Figure 2: Structural Characteristics for Reducing Equivocality (Levander 2011)

Cost estimating is one of the most critical tasks in the early stages and throughout the life cycle of a project. The accuracy of these numbers is calculated from quantities, unit costs and price of resources. These predictions must address the risks and uncertainty associated with variability of material and equipment prices, fluctuations in labor rates and quality of work, and changes to interest rates. Project costs are underestimated at a rate of approximately 90% with the actual costs averaging 28% over the estimate (Judson 2022). Inaccurate estimates can cause losses, lead to increased costs, scheduling delays, and reduced quality. Contingency cost is one item that estimators may utilize to account for these unforeseeable conditions. Scope changes and delays in approval of revised estimates are the most frequent cost factors, with cash flow problems, poor management by the contractor, delayed payments to the contractor, poor execution by the subcontractor, and labor shortages having the most cost impact (Rauzanna 2018).

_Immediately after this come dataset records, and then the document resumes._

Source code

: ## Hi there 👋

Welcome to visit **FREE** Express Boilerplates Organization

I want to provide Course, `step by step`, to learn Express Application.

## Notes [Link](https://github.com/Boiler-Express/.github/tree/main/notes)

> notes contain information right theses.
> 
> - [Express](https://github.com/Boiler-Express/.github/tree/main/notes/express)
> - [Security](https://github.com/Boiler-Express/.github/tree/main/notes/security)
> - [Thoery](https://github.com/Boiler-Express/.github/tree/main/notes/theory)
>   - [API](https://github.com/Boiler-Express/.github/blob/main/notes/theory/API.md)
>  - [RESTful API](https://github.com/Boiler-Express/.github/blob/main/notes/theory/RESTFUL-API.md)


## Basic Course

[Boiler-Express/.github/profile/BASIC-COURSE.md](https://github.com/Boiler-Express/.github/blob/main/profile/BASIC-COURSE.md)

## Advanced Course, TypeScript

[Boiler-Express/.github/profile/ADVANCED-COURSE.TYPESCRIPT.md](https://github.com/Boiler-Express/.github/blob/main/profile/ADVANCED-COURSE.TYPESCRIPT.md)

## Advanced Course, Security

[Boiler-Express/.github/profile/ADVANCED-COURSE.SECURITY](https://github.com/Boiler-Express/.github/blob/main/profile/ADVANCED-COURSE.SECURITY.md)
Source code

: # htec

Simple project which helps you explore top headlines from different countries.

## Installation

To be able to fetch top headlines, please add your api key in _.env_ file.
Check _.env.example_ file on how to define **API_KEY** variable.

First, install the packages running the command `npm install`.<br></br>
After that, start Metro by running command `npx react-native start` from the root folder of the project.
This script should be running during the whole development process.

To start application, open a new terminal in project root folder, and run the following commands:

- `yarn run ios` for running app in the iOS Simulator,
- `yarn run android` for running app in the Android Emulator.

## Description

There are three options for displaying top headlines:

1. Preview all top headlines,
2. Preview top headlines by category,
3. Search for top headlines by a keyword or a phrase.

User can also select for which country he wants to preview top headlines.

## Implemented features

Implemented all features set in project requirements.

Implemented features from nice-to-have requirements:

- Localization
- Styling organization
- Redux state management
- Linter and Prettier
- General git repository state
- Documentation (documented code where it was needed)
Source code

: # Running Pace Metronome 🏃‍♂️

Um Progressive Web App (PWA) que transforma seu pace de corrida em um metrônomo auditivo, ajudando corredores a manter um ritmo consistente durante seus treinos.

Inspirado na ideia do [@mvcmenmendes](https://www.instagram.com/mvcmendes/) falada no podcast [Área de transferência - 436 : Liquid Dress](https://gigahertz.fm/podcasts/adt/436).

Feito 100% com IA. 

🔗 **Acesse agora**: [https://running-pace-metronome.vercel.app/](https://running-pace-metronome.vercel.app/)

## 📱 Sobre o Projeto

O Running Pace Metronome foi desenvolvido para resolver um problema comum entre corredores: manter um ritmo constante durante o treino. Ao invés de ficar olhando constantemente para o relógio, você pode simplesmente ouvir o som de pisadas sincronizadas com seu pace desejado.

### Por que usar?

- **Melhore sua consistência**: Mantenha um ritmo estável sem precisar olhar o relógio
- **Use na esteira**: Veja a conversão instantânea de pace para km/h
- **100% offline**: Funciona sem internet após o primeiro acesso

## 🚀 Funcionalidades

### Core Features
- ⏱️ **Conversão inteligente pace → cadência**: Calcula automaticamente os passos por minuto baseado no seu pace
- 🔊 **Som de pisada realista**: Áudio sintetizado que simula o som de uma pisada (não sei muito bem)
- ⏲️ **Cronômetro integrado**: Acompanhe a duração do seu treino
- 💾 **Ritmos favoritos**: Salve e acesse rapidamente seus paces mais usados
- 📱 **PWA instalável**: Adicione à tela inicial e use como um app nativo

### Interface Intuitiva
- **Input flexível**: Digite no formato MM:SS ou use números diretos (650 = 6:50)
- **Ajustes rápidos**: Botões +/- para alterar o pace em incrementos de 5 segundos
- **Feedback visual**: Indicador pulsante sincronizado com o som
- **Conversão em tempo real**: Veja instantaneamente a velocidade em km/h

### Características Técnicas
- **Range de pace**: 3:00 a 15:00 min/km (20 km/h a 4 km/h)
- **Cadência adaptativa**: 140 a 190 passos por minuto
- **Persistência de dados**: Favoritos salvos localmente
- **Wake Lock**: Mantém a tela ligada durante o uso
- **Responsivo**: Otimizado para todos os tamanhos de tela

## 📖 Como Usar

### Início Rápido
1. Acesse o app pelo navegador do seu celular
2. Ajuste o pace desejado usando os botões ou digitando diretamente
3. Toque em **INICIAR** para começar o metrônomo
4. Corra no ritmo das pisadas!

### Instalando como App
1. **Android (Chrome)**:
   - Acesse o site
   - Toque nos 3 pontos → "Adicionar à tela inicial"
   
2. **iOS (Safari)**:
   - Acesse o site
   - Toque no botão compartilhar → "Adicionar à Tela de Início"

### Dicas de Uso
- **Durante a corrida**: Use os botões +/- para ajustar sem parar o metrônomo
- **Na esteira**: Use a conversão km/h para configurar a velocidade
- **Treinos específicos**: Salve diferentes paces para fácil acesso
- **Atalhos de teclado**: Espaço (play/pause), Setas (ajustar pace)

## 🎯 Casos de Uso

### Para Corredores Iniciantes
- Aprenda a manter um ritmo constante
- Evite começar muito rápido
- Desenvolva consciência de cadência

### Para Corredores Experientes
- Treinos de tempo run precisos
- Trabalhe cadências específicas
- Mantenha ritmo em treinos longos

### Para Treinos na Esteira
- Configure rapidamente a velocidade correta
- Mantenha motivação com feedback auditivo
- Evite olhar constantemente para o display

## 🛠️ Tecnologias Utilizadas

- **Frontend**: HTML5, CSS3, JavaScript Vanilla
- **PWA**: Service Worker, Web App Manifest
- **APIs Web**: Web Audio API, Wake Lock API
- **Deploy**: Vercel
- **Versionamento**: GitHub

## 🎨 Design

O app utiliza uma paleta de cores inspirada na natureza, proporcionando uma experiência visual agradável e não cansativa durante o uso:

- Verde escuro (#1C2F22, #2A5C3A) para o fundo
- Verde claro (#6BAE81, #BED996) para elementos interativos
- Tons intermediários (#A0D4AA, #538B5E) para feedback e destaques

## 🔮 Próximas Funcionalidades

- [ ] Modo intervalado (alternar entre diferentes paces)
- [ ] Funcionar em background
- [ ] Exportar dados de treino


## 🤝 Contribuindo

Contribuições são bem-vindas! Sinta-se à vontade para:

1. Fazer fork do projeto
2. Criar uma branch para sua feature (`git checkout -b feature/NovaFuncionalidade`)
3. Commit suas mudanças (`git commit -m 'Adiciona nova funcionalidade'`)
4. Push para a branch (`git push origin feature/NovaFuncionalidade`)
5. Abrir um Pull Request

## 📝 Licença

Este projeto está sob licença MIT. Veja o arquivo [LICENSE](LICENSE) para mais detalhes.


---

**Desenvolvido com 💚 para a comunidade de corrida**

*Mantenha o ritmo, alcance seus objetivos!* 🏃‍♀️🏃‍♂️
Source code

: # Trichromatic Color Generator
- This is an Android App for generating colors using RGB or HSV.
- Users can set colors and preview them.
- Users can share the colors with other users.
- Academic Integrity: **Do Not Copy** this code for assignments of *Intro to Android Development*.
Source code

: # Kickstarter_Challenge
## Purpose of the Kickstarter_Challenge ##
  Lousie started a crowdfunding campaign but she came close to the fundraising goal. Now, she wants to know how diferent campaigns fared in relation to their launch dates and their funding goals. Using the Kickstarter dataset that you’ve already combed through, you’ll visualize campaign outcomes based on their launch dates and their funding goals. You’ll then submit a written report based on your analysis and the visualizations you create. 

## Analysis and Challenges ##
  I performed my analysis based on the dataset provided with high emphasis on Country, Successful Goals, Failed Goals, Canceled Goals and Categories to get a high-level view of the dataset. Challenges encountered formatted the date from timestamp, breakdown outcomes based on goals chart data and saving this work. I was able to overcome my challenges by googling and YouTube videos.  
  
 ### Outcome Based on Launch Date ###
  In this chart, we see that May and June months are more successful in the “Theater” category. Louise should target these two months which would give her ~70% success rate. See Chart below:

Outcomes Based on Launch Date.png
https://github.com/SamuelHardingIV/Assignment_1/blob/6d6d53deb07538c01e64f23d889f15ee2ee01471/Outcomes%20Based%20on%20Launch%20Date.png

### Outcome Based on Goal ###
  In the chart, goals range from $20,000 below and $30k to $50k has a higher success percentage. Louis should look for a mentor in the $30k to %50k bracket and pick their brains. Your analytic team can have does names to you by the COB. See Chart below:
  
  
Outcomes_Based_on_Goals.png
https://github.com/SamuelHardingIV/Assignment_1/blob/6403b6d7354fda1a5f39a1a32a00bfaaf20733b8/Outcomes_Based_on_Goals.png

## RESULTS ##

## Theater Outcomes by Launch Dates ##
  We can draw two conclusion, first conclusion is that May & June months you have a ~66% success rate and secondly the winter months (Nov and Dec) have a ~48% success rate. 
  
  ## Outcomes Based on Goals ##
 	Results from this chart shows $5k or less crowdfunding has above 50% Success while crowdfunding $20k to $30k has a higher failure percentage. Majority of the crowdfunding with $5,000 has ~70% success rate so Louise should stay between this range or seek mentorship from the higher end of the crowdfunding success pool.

Construction projects are the culmination of hundreds of activities and numerous resources. Successful completion of contract requirements requires proper management of schedules and objectives (Milat 2021). Planning and scheduling must account for this dynamic environment and counter the negative impacts of internal and external uncertainties. Rework is one area with extreme potential for time extensions and costly overruns. Denial and dismissal of errors along with diversion and displacement of responsibility by people and organizations can worsen these issues (Love 2020). Strategies for continuous improvement should be implemented in the areas of safety, quality, design, program and management.

The profitability and sustainability of construction companies is dependent upon its ability to work efficiently and effectively. It must fulfill contractual obligations in a competitive industry with changing workloads and variable market conditions (Abramov 2020). Not all risk and uncertainty can be identified, eliminated or mitigated. Developing organizational structures and technological measures are reliable methods of addressing these economic concerns.

References
Abramov, I. (2020). Sustainability of Construction Companies under Construction Uncertainty and Risks. IOP Conf Series: Materials Science and Engineering. 753. Doi: 10.1088/1757-899X/753/4/042088.
Judson, Luke & Paul, Virendra. (2022). Known Uncertainty Factors Affecting Building Construction Project Cost. NICMAR Journal of Construction Management. 37(4).
Levander, Erika; Engström, Susanne; Sardén, Ylya & Stehn, Lars. (2011). Construction Clients’ Ability to Manage Uncertainty and Equivocality. Construction Management and Economics. 29:7, 753-764. doi.org/10.1080/01446193.2011.595423.
Love, Peter & Matthews, Jane. (2020). Quality, Requisite Imagination and Resilience: Managing Risk and Uncertainty in Construction. Reliability Engineering and System Safety. 204.
Milat, Martina; Knezić, Snježana & Sedlar, Jelena. (2021). Resilient Scheduling as a Response to Uncertainty in Construction Projects. Applied Sciences. 11(14), 6493. doi.org/10.3390/app11146493.
Rauzanna, Anita. (2018). Uncertainty Variables on Cost Estimation in Project Construction. IOSR Journal of Business and Management. 20:1, 80-86. DOI: 10.9790/487X-2001018086.
Wang, Shuo; Feng, Kailun & Wang, Yaowu. (2022). Modeling Performance and Uncertainty of Construction Planning under Deep Uncertainty: A Prediction Interval Approach. Buildings. 13(254). doi.org/10.3390/buildings13010254.